Who benefits from switching to wildlife?
Many landowners with an active interest in wildlife are better able to achieve their goals under wildlife appraisal.   Others benefitting from the transition include those with an interest in increasing the beauty and value of the property while decreasing cost, liability, and their work load.  In our experience, wildlife exemptions are very well suited to new landowners who purchase their property primarily for recreation.    

Is there a minimum acreage for getting a wildlife exemption?
According to wildlife appraisal law (TAC Title 34, Part 1, Chapter 9, Subchapter G, Rule 9.2005), minimum acreage rules only apply to properties that were reduced in size the year before application.  If your property was not reduced in size during the previous tax year, your land is not subject to a minimum acreage.  However, the target species and management practices selected should be appropriate for your tract's size. 
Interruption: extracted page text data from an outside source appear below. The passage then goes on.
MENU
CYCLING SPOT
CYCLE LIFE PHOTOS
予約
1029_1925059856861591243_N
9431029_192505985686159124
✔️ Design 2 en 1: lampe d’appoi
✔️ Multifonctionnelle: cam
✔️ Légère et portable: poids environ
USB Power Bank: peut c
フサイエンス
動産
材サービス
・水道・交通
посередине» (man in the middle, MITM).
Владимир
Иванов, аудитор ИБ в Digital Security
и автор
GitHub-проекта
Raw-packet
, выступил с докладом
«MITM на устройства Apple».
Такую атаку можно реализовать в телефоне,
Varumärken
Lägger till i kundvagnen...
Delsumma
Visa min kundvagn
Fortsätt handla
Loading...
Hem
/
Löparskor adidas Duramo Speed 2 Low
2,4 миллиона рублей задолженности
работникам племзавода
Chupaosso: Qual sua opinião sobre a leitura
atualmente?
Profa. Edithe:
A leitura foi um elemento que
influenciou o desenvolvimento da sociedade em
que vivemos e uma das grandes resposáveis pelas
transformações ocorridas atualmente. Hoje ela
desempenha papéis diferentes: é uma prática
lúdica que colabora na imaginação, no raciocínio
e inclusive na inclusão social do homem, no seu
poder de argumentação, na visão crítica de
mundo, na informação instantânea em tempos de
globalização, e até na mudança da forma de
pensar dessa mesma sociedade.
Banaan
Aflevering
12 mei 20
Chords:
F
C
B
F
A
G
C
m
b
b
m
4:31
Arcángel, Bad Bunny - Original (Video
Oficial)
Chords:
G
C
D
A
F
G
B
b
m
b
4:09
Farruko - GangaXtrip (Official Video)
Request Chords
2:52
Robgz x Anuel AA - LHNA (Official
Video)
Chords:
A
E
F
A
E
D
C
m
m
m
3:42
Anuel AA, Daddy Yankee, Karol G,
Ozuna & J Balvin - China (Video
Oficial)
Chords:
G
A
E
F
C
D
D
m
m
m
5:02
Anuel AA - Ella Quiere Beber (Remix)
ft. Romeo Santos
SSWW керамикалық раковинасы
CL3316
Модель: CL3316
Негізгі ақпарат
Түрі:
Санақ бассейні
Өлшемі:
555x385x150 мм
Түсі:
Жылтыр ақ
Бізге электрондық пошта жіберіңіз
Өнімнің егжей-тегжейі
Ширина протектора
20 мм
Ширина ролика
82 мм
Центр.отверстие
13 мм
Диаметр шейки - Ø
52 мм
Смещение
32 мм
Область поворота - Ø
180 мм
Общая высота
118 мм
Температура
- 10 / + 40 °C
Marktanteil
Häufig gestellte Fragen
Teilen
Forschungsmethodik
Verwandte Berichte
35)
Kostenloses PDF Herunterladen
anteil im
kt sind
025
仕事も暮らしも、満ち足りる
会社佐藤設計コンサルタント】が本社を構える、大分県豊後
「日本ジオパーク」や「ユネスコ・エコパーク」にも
Is there a chance that my wildlife exemption will be taken away? 
In 1995, voters added Wildlife Management Valuation to the Texas Constitution.  Without voter approval, wildlife appraisal is here to stay.  Thousands of landowners are enjoying the benefits of wildlife management, and the special valuation has the support of a large number of conservation and agriculture organizations.  If you decide that a wildlife exemption is not for you, you always have the option of converting back to a traditional agriculture use appraisal.